While he’s best known for his prowess on Lake Pontchartrain, that’s not where he started his trout-fishing career.
“After I got married, I fished with my father-in-law Bob Doyle in Empire and Delacroix,” Vandenborre said. “What turned me into a Lake Pontchartrain fisherman was the creation of the 25-fish limit for trout.
“It didn’t make any sense to run all the way to Delacroix for only 25 fish.”
He said no one used artificials on Lake Pontchartrain.
“There were two types of Lake Pontchartrain fishermen back then: live bait and trollers,” Vandenborre said. “Three or four of us began using H&H queen cocahoes. Then I started hand-pouring my own.
“People would always come by to get free baits. I’d pour 200 and give away 180. The next night I was pouring them again. I soon learned that I could make any mold with a block of bondo and a Dremel tool.”
He eventually started selling lures, although the name of the line came about by happenstance.

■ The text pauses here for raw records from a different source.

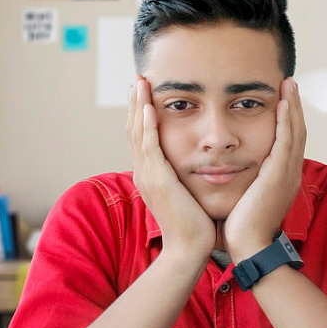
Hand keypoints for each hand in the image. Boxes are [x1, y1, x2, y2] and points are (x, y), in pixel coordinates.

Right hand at [126, 76, 215, 260]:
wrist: (190, 248)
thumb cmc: (193, 223)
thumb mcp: (184, 194)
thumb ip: (181, 177)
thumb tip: (190, 165)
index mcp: (150, 174)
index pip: (141, 137)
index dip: (140, 114)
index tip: (144, 93)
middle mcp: (144, 172)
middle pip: (133, 130)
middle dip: (135, 103)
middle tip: (138, 79)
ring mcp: (147, 175)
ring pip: (137, 133)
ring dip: (137, 106)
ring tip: (139, 83)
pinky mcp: (157, 179)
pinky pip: (149, 146)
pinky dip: (146, 125)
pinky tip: (148, 106)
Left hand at [223, 77, 306, 262]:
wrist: (248, 246)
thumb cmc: (242, 225)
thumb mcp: (248, 197)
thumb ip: (247, 181)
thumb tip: (232, 169)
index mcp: (282, 177)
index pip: (288, 141)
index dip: (287, 119)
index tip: (282, 99)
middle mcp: (290, 173)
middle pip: (297, 132)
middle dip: (294, 106)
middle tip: (290, 83)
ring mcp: (288, 174)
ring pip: (295, 132)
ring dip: (292, 107)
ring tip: (289, 84)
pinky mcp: (279, 176)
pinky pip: (285, 142)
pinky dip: (286, 121)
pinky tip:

“I made the first bait — the rat tail — commercially in 1997,” Vandemborre said. “Charlie Smith, the lobbyist for the Charter Guide Association, and Dee Geohagan, who was president of the association (and a partner in the lure business) and I were fishing the first run of commercially poured baits at the Twin Spans in Lake Pontchartrain.

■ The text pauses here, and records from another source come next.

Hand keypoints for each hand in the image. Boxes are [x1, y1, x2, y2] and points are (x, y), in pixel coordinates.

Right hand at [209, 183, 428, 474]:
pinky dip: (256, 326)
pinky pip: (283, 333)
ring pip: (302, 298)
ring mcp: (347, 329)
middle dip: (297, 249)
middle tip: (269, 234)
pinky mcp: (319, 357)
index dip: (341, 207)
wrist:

“The bait didn’t have a name yet. The fourth person in the boat, whose name is lost, said, ‘This lure is deadly Dudley.’ Charlie said, ‘There’s your name Dudley.’”
Vandenborre caught his 10 ½-pounder at the Highway 11 Bridge over eastern Lake Pontchartrain two years after Sexton caught his lunker.
Naturally enough, it ate one of his own plastic baits, an avocado Terror Tail.
“Ed and I were already good friends,” Vandenborre said. “It was interesting to tie him.”
Besides tending to the V&G Lures, Vandenborre averages 220 days a year on the water, much of it as Capt. Dudley Vandenborre Charters, 985-847-1924.
Strangely, the fast friends met because Sexton couldn’t find enough of Vandenborre’s lures.
“I could only buy them in 10-packs, and I couldn’t find them everywhere,” Sexton explained. “I wanted a hundred at a time.”
So he called, and talked to Kim and then Dudley. After that David Young, a camera man for a local TV show hooked them up on a Venice fishing trip.
The chemistry between the two on the water now is like a neon sign, but both are uncomfortable discussing it.
“He’s a hard-nosed fisherman,” Vandenborre said. “He puts in the hours, and we hit it off. We are both family people; I respect him.”
Sexton repaid the compliment.
“We both fish hard, I learned,” he said. “We have a lot in common, in spite of different backgrounds.”